Anziani nelle Rsa come carcerati, la protesta di sindacati e associazioniRoma, sit-in davanti al ministero della Salute – Ansa

Sit-in davanti al ministero della Salute L’isolamento delle persone assistite, gli orari limitati delle visite, l’estrema precarietà del personale: parenti e lavoratori delle strutture contro la ‘catena di montaggio’ delle cure

Pubblicato più di 2 anni faEdizione del 31 marzo 2022

Lo stato di emergenza non finirà domani per gli ospiti delle Rsa (anziani) e Rsd (disabili). La possibilità di incontro per i ricoverati sarà ancora fortemente limitata per minimizzare il rischio di contagio. Senza interazione sociale però viene meno la funzione riabilitativa di queste residenze. Così, al grido di «Tutto riapre, noi rimaniamo in carcere», i comitati dei familiari degli ospiti delle Rsa, sindacati e associazioni hanno manifestato al ministero della Salute a Roma e davanti alle prefetture di Torino, Milano e Firenze. Il cartello riunito sotto la sigla del Comitato Nazionale Parenti Associazioni Lavoratrici/lavoratori (Conpal) ha denunciato l’isolamento delle Rsa. «Le dirigenze sanitarie a cui il governo ha concesso completa discrezionalità – denuncia in un comunicato – hanno deciso di tagliare fuori volontari e ostacolare le visite dei parenti».
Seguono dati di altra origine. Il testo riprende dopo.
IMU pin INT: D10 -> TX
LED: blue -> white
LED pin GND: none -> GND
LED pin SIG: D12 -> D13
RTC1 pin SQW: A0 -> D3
Una delle organizzatrici ha raccontato che le visite si svolgono «attraverso vetri, pannelli divisori», senza «nessun tipo di contatto fisico» e tempi molto stretti: «Una ventina di minuti solo con prenotazione in fasce orarie impossibili per chi lavora». «Il contatto umano è e deve essere parte integrante della cura dei malati» sottolinea un’altra attivista.

Per limitare la discrezionalità ai direttori sanitari, il Conpal ha chiesto al ministro Speranza di rivedere le procedure di accreditamento delle strutture private (l’80% del totale). «Vogliamo che sia accreditate strutture piccole dove la logica di benessere prevalga su quella del profitto come invece è purtroppo oggi. Bisogna dire basta al business del fine vita», racconta la figlia di un’altra ricoverata.
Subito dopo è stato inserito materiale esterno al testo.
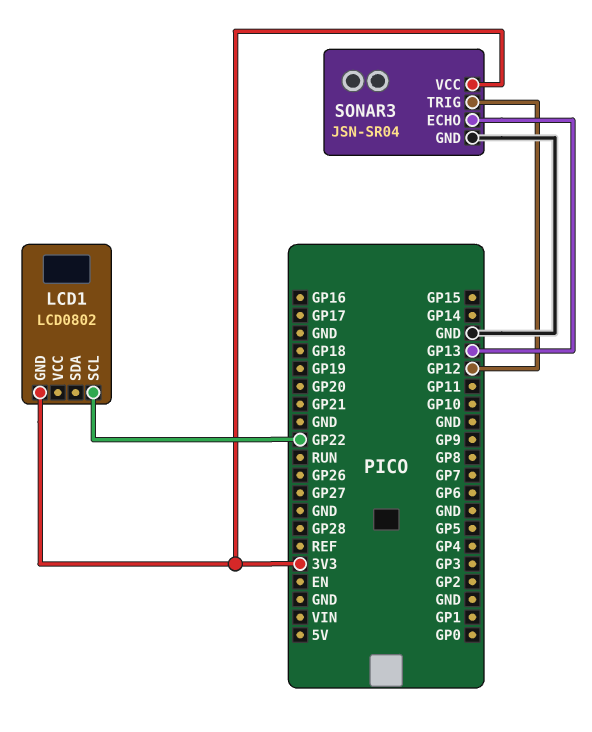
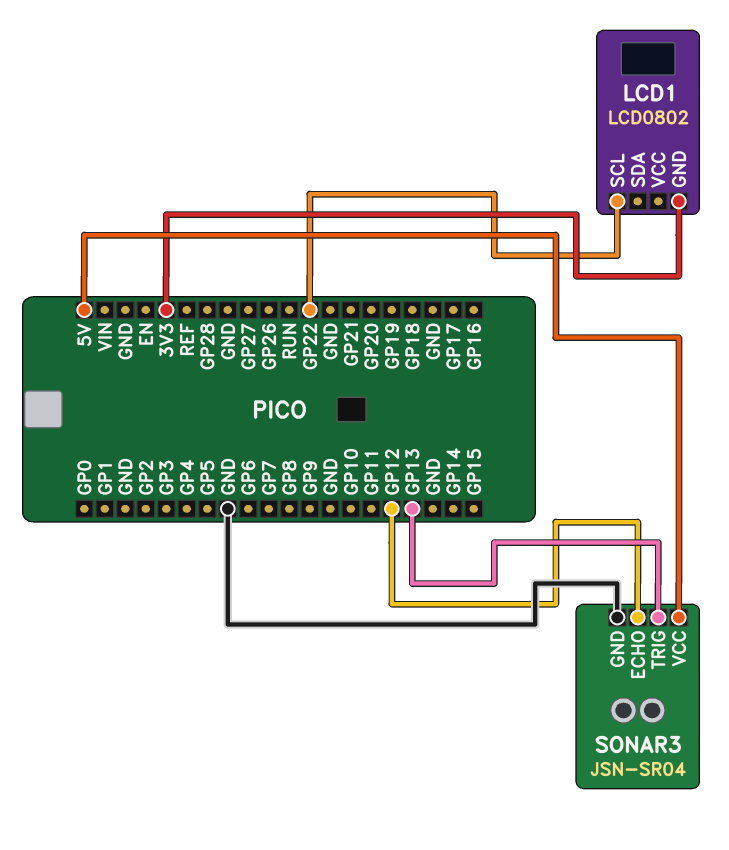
SONAR3 pin ECHO: GP13 -> GP12
SONAR3 pin TRIG: GP12 -> GP13
SONAR3 pin VCC: 3V3 -> 5V

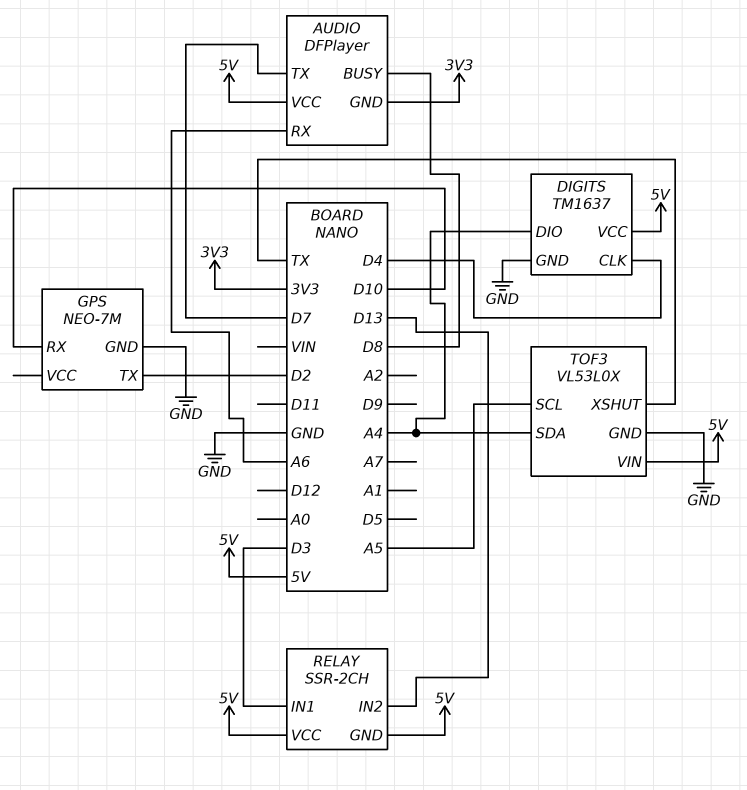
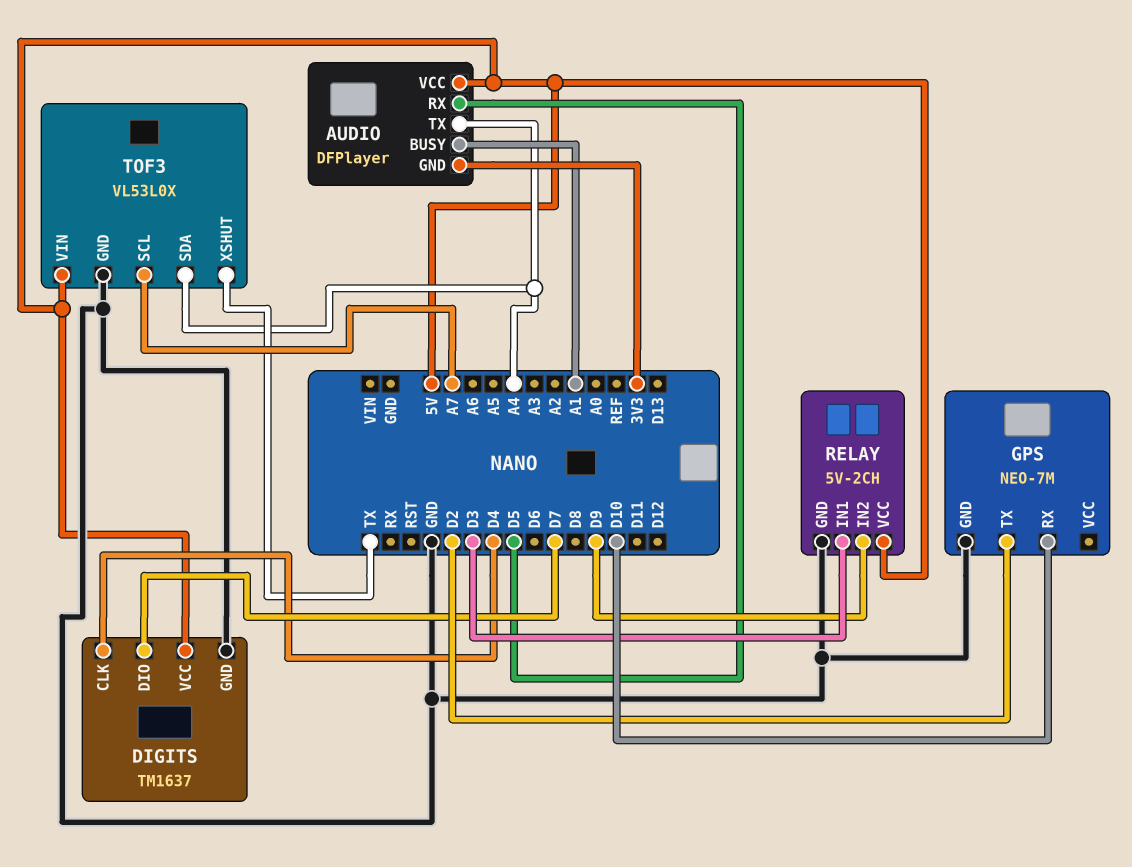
AUDIO pin BUSY: D8 -> A1
AUDIO pin RX: A6 -> D5
AUDIO pin TX: D7 -> A4
DIGITS pin DIO: A4 -> D7
RELAY: SSR-2CH -> 5V-2CH
RELAY pin GND: 5V -> GND
RELAY pin IN2: D13 -> D9
TOF3 pin SCL: A5 -> A7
Alla vigilia del sit-in, il Garante nazionale dei diritti delle persone private della libertà personale Mauro Palma ha incontrato il Comitato e criticato un modello che «ha mostrato tutti i suoi limiti nella fase della pandemia, quando la vita delle persone ospitate è rimasta circoscritta alla stanza e spesso al solo letto al suo interno». «Non è accettabile la determinazione del minutaggio massimo previsto di presenza dell’operatore presso ogni persona ospitata» ha sostenuto il Garante. «Una modalità che non tiene conto delle diverse situazioni ed esigenze delle persone assistite a favore di una sorta di ‘catena di montaggio’ delle cure, più attenta all’ottimizzazione delle risorse, spesso insufficienti, che non alle reali necessità delle persone fragili a esse affidate».
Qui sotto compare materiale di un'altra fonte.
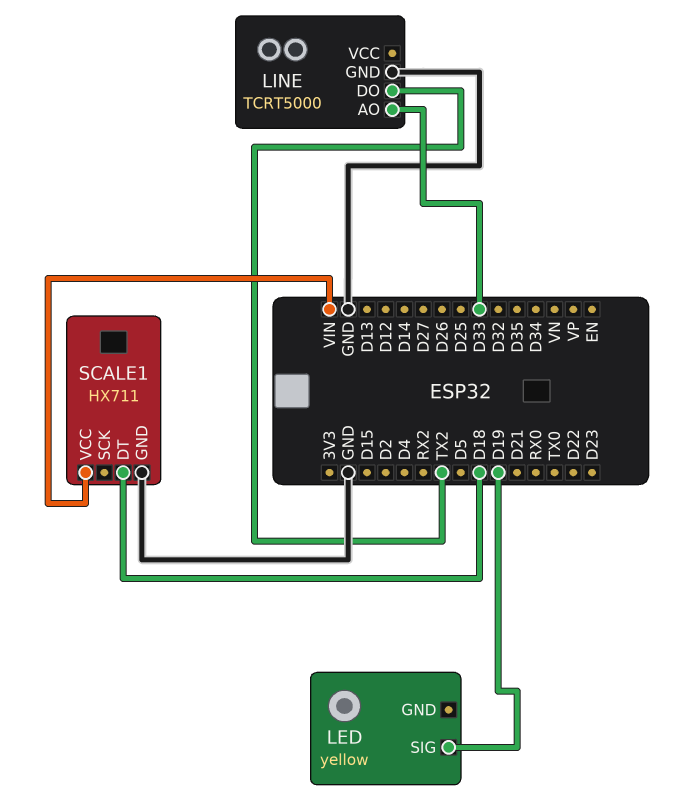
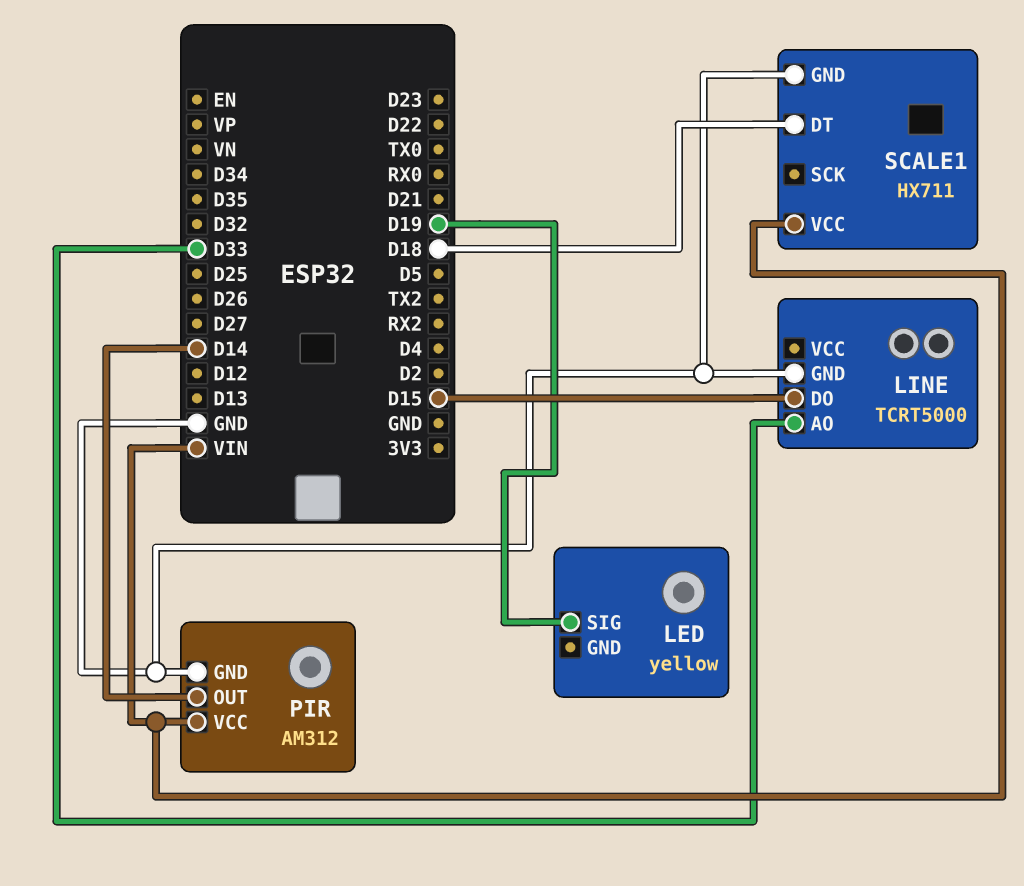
LINE pin DO: TX2 -> D15
PIR: none -> AM312
PIR pin GND: none -> GND
PIR pin OUT: none -> D14
PIR pin VCC: none -> VIN

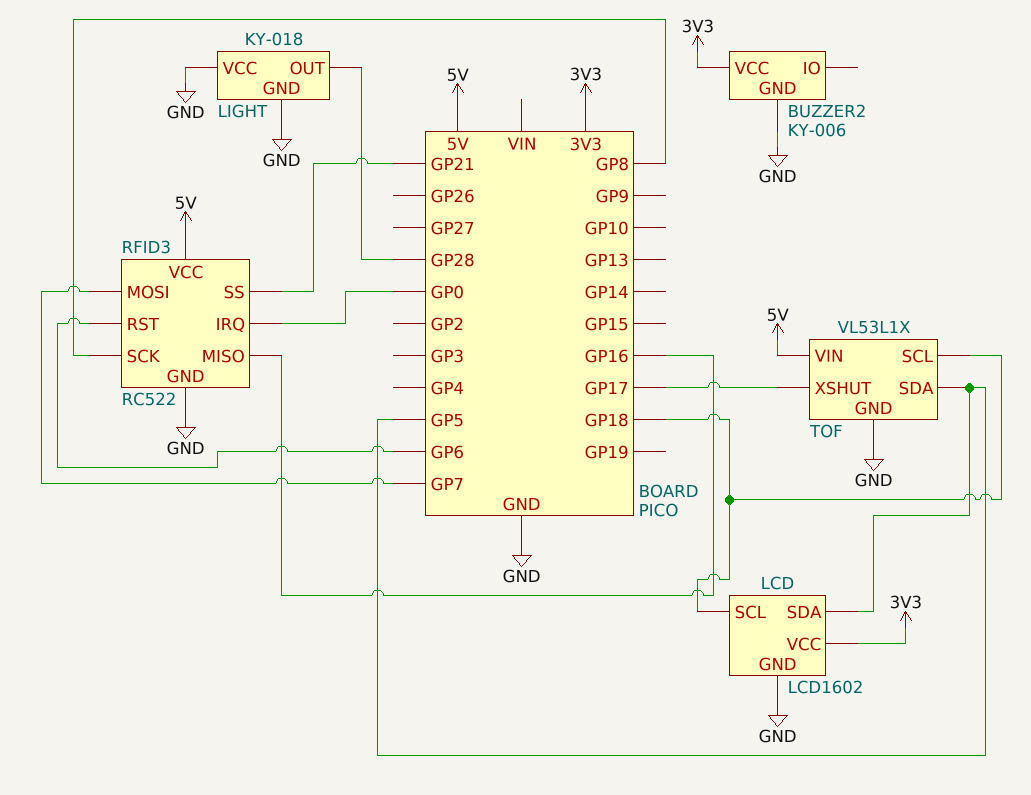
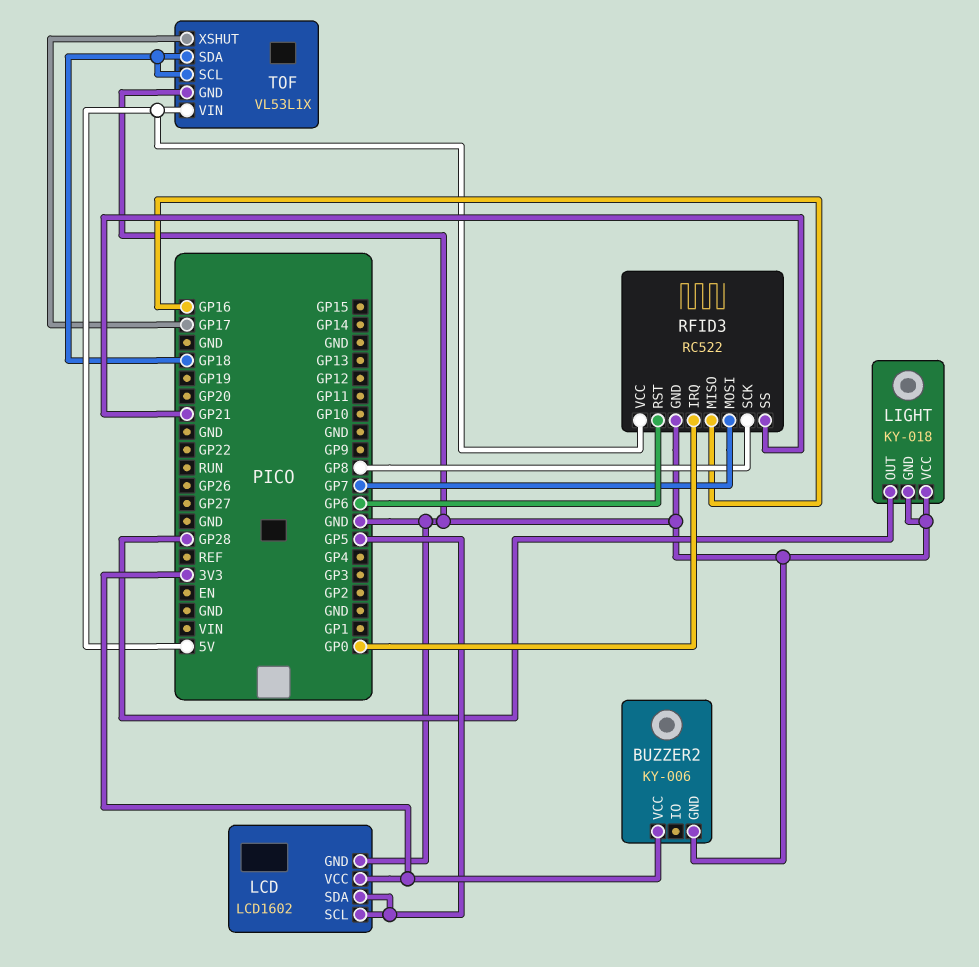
LCD pin SCL: GP18 -> GP5
TOF pin SDA: GP5 -> GP18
Anche l’estrema precarietà del personale contribuisce a peggiorare le situazioni dei degenti, perché la ricattabilità impedisce di denunciare le irregolarità. Lo ha denunciato anche il sindacato Fp Cgil in un rapporto secondo cui «nel corso degli ultimi dieci anni vi è stata una proliferazione di contratti applicabili» in un settore che occupa circa 300 mila addetti tra Rsa e Rsd. In una sola struttura possono convivere anche 8 contratti diversi mentre molti comuni «esternalizzano servizi di assistenza a cooperative che applicano contratti pirata e che proprio in ragione di questo ‘risparmio’ riescono ad aggiudicarsi appalti».